===== Material for this exercise

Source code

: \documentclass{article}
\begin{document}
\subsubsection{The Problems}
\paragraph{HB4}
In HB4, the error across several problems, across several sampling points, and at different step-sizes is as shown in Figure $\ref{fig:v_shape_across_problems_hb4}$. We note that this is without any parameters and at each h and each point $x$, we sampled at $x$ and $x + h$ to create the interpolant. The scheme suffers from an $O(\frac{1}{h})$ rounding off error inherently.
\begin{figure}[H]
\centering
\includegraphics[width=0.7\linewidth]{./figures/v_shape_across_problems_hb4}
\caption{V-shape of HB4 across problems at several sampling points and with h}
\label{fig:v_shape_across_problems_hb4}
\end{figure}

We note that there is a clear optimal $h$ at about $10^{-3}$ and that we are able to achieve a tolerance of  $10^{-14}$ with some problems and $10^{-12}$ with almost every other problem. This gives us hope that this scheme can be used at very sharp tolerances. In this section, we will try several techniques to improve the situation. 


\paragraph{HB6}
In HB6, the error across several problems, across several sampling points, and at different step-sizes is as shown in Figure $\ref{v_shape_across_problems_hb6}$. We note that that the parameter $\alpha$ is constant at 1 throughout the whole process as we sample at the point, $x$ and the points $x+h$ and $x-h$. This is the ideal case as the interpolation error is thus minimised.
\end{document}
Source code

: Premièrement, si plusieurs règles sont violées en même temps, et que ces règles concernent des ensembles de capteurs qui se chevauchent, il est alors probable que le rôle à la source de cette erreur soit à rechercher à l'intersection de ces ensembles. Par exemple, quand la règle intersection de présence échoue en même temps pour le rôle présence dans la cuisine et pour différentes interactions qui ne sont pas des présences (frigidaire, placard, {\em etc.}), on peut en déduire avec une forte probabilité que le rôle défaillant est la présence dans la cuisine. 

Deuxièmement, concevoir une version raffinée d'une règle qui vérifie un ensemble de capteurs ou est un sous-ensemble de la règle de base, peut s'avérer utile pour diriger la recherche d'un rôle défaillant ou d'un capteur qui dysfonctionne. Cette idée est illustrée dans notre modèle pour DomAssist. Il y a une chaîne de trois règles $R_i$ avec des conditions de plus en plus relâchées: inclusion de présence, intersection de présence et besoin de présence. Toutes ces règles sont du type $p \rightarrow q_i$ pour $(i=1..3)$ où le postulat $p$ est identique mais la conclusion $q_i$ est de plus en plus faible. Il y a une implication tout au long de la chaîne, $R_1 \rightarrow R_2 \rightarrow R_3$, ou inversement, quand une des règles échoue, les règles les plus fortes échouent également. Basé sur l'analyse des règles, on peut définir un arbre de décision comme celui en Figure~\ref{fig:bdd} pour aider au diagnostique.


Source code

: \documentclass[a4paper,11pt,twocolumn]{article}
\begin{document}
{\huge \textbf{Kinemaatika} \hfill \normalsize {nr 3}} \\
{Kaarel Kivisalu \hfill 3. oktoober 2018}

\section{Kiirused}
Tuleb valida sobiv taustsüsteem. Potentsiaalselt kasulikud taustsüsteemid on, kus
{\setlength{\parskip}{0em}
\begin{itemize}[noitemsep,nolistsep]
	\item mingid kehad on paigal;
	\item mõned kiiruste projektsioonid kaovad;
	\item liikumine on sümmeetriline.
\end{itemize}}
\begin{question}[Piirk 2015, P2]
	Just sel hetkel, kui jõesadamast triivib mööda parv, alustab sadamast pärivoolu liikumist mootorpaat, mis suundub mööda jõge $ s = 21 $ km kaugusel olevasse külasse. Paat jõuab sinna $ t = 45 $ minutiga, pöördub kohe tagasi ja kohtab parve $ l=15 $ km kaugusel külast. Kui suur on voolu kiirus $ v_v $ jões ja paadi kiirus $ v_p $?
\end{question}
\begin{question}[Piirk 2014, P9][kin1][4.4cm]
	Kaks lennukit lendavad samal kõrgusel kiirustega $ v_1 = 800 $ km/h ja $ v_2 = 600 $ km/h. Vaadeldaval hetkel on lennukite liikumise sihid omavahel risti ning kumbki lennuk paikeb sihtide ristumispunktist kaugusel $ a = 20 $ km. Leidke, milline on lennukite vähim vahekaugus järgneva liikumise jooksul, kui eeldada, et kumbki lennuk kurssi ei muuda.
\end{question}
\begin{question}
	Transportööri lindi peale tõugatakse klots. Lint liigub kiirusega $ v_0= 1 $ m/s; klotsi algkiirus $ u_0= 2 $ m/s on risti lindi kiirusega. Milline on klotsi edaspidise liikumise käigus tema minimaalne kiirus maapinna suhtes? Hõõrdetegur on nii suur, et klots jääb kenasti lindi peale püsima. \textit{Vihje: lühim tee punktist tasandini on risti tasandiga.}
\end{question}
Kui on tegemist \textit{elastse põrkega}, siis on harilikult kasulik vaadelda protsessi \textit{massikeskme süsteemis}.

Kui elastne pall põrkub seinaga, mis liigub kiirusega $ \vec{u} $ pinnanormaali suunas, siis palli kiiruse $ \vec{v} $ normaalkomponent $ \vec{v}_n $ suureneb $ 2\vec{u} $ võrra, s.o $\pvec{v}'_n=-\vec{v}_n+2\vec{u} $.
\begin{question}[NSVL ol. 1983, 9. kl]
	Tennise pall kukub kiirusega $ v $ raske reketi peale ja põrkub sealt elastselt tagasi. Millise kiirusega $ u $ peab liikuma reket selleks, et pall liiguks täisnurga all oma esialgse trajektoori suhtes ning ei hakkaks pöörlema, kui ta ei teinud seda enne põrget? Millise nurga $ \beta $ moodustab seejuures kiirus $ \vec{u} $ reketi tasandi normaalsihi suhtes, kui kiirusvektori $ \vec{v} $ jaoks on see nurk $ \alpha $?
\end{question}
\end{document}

==========

§ **Task to carry out**:
The records above must be repeated exactly, in their entirety.

§ **Expected output**:
Source code

: \documentclass{article}
\begin{document}
\subsubsection{The Problems}
\paragraph{HB4}
In HB4, the error across several problems, across several sampling points, and at different step-sizes is as shown in Figure $\ref{fig:v_shape_across_problems_hb4}$. We note that this is without any parameters and at each h and each point $x$, we sampled at $x$ and $x + h$ to create the interpolant. The scheme suffers from an $O(\frac{1}{h})$ rounding off error inherently.
\begin{figure}[H]
\centering
\includegraphics[width=0.7\linewidth]{./figures/v_shape_across_problems_hb4}
\caption{V-shape of HB4 across problems at several sampling points and with h}
\label{fig:v_shape_across_problems_hb4}
\end{figure}

We note that there is a clear optimal $h$ at about $10^{-3}$ and that we are able to achieve a tolerance of  $10^{-14}$ with some problems and $10^{-12}$ with almost every other problem. This gives us hope that this scheme can be used at very sharp tolerances. In this section, we will try several techniques to improve the situation. 


\paragraph{HB6}
In HB6, the error across several problems, across several sampling points, and at different step-sizes is as shown in Figure $\ref{v_shape_across_problems_hb6}$. We note that that the parameter $\alpha$ is constant at 1 throughout the whole process as we sample at the point, $x$ and the points $x+h$ and $x-h$. This is the ideal case as the interpolation error is thus minimised.
\end{document}
Source code

: Premièrement, si plusieurs règles sont violées en même temps, et que ces règles concernent des ensembles de capteurs qui se chevauchent, il est alors probable que le rôle à la source de cette erreur soit à rechercher à l'intersection de ces ensembles. Par exemple, quand la règle intersection de présence échoue en même temps pour le rôle présence dans la cuisine et pour différentes interactions qui ne sont pas des présences (frigidaire, placard, {\em etc.}), on peut en déduire avec une forte probabilité que le rôle défaillant est la présence dans la cuisine. 

Deuxièmement, concevoir une version raffinée d'une règle qui vérifie un ensemble de capteurs ou est un sous-ensemble de la règle de base, peut s'avérer utile pour diriger la recherche d'un rôle défaillant ou d'un capteur qui dysfonctionne. Cette idée est illustrée dans notre modèle pour DomAssist. Il y a une chaîne de trois règles $R_i$ avec des conditions de plus en plus relâchées: inclusion de présence, intersection de présence et besoin de présence. Toutes ces règles sont du type $p \rightarrow q_i$ pour $(i=1..3)$ où le postulat $p$ est identique mais la conclusion $q_i$ est de plus en plus faible. Il y a une implication tout au long de la chaîne, $R_1 \rightarrow R_2 \rightarrow R_3$, ou inversement, quand une des règles échoue, les règles les plus fortes échouent également. Basé sur l'analyse des règles, on peut définir un arbre de décision comme celui en Figure~\ref{fig:bdd} pour aider au diagnostique.


Source code

: \documentclass[a4paper,11pt,twocolumn]{article}
\begin{document}
{\huge \textbf{Kinemaatika} \hfill \normalsize {nr 3}} \\
{Kaarel Kivisalu \hfill 3. oktoober 2018}

\section{Kiirused}
Tuleb valida sobiv taustsüsteem. Potentsiaalselt kasulikud taustsüsteemid on, kus
{\setlength{\parskip}{0em}
\begin{itemize}[noitemsep,nolistsep]
	\item mingid kehad on paigal;
	\item mõned kiiruste projektsioonid kaovad;
	\item liikumine on sümmeetriline.
\end{itemize}}
\begin{question}[Piirk 2015, P2]
	Just sel hetkel, kui jõesadamast triivib mööda parv, alustab sadamast pärivoolu liikumist mootorpaat, mis suundub mööda jõge $ s = 21 $ km kaugusel olevasse külasse. Paat jõuab sinna $ t = 45 $ minutiga, pöördub kohe tagasi ja kohtab parve $ l=15 $ km kaugusel külast. Kui suur on voolu kiirus $ v_v $ jões ja paadi kiirus $ v_p $?
\end{question}
\begin{question}[Piirk 2014, P9][kin1][4.4cm]
	Kaks lennukit lendavad samal kõrgusel kiirustega $ v_1 = 800 $ km/h ja $ v_2 = 600 $ km/h. Vaadeldaval hetkel on lennukite liikumise sihid omavahel risti ning kumbki lennuk paikeb sihtide ristumispunktist kaugusel $ a = 20 $ km. Leidke, milline on lennukite vähim vahekaugus järgneva liikumise jooksul, kui eeldada, et kumbki lennuk kurssi ei muuda.
\end{question}
\begin{question}
	Transportööri lindi peale tõugatakse klots. Lint liigub kiirusega $ v_0= 1 $ m/s; klotsi algkiirus $ u_0= 2 $ m/s on risti lindi kiirusega. Milline on klotsi edaspidise liikumise käigus tema minimaalne kiirus maapinna suhtes? Hõõrdetegur on nii suur, et klots jääb kenasti lindi peale püsima. \textit{Vihje: lühim tee punktist tasandini on risti tasandiga.}
\end{question}
Kui on tegemist \textit{elastse põrkega}, siis on harilikult kasulik vaadelda protsessi \textit{massikeskme süsteemis}.

Kui elastne pall põrkub seinaga, mis liigub kiirusega $ \vec{u} $ pinnanormaali suunas, siis palli kiiruse $ \vec{v} $ normaalkomponent $ \vec{v}_n $ suureneb $ 2\vec{u} $ võrra, s.o $\pvec{v}'_n=-\vec{v}_n+2\vec{u} $.
\begin{question}[NSVL ol. 1983, 9. kl]
	Tennise pall kukub kiirusega $ v $ raske reketi peale ja põrkub sealt elastselt tagasi. Millise kiirusega $ u $ peab liikuma reket selleks, et pall liiguks täisnurga all oma esialgse trajektoori suhtes ning ei hakkaks pöörlema, kui ta ei teinud seda enne põrget? Millise nurga $ \beta $ moodustab seejuures kiirus $ \vec{u} $ reketi tasandi normaalsihi suhtes, kui kiirusvektori $ \vec{v} $ jaoks on see nurk $ \alpha $?
\end{question}
\end{document}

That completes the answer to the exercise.